= Worldwide Protests for Free Expression in Bangladesh =

The 2013 Worldwide Protests for Free Expression in Bangladesh were a series of rallies outside Bangladeshi embassies and consulates to demand the release of four Bangladeshi bloggers who had been arrested on charges of blasphemy. The protests took place on 25 April – 2 May 2013 and were organised by the Center for Inquiry (CFI), American Atheists, and the International Humanist and Ethical Union. Demonstrations were held in Dhaka, New York City, Washington, D.C., London, Ottawa and other cities around the world. Secularists sought to express their solidarity with those jailed for speaking their minds about religion. Protesters drew attention to those who were being persecuted for exercising free speech, seeking to convince the international community to exert influence to have the bloggers set free by the Bangladeshi government.

==Background==

The events that sparked the rallies began during the shahbag protest when Bangladeshis rallied on the streets to demand capital punishment for Abdul Quader Molla, a war criminal of the Bangladesh liberation war and a leader of Bangladesh Jamaat-e-Islami. During the protests, Ahmed Rajib Haider, a blogger who was critical of Jamaat-e-Islami, was stabbed to death by Jamaat activists Another controversial author, blogger & online activist named Sunnyur Rahman, popularly known as 'Nastik Nobi' (Atheist Prophet) in the blog community, was also stabbed on 7 March 2013.

Members of hardline Muslim group, Hifazat-e-Islam, backed by Jamaat, began a violent protest demanding authorities enact harsh anti-blasphemy laws to punish those who insult Islam, calling the bloggers "anti-Islamic" and terming all participants of the shahbag movement "atheists."

In response to these events, the government of Bangladesh set up a panel to monitor blasphemy on social media and blocked a number of blogs and websites. Four bloggers were arrested for posting "anti-religious" comments on their blogs. Rasel Pervez, a science teacher, and Mashiur Rahman Biplob were arrested at their homes on 1 April 2013. Subrata Adhikari Shuvo, a masters student at the University of Dhaka was arrested on the same day at his dormitory. Asif Mohiuddin was arrested on 3 April 2013 at his sister's home where he was staying after having been stabbed by Islamist fanatics in January.
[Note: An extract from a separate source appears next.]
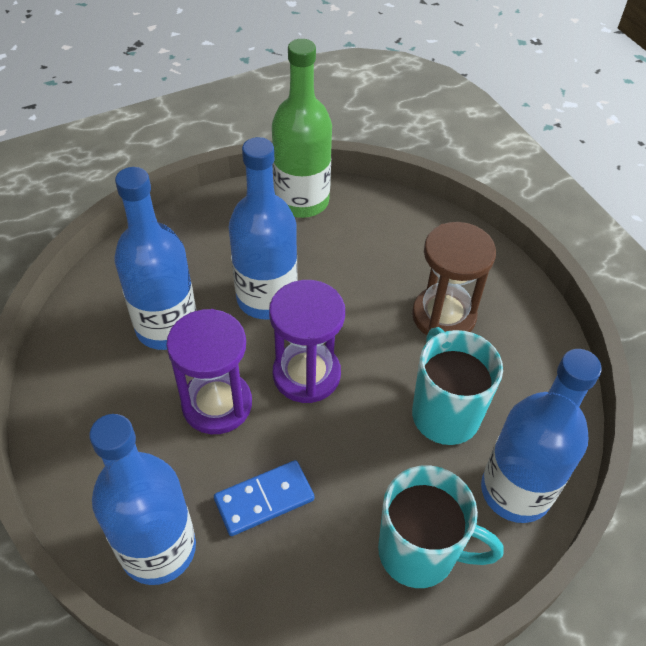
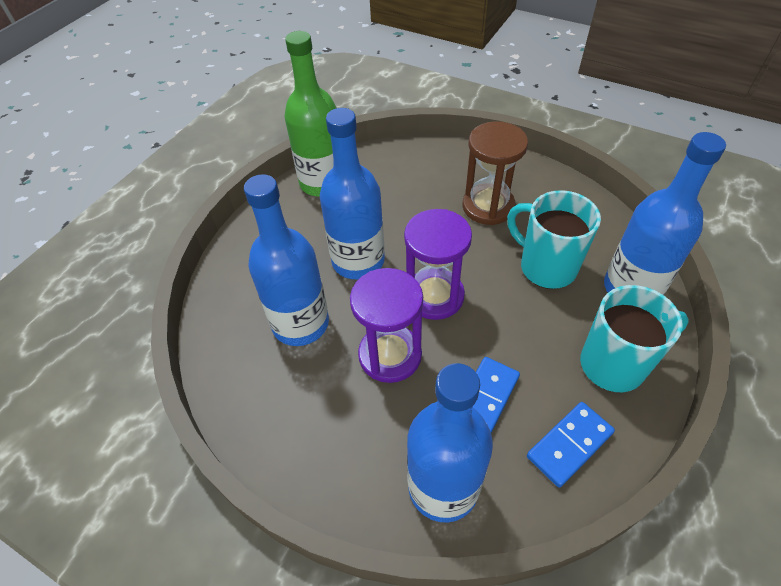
camera: 30 degrees left, 0 degrees up
none -> blue domino [527,402,615,487]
The Bangladesh Telecommunication Regulatory Commission compelled the Bengali blog somewhereinblog.net to remove the writings of Asif Mohiuddin. The current blog page reads: "blog has been withdrawn or cancelled for violating terms and conditions" (transl.) The move was criticised by Human Rights Watch, Amnesty International, the Center for Inquiry, Reporters Without Borders, the Committee to Protect Journalists, and several other bodies. Prominent Bangladeshi blog sites organized the 2013 Bengali blog blackout to protest the government's decision to arrest the bloggers. They were able to garner attention from western media, which eventually led the secularist and humanist bodies to organize the worldwide protests.

Parvez and Shuvo were released on bail on 12 May and Biplob on 12 June. Asif secured bail on 27 June after spending three months in jail.

==Protests==
The protests were organised by Michael De Dora, the director of the CFI's Office of Policy and the organization's representative to the U.N., and coordinated by Avijit Roy, the founder of Mukto-Mona, an independent site for free thinkers and skeptics of Bengali origin. Maryam Namazie, an Iranian-born activist, independently called for 25 April to be an international day to defend Bangladesh's bloggers and activists. Many writers, activists, and prominent intellectuals around the world including Taslima Nasrin, Hemant Mehta, PZ Myers publicly expressed their solidarity and support.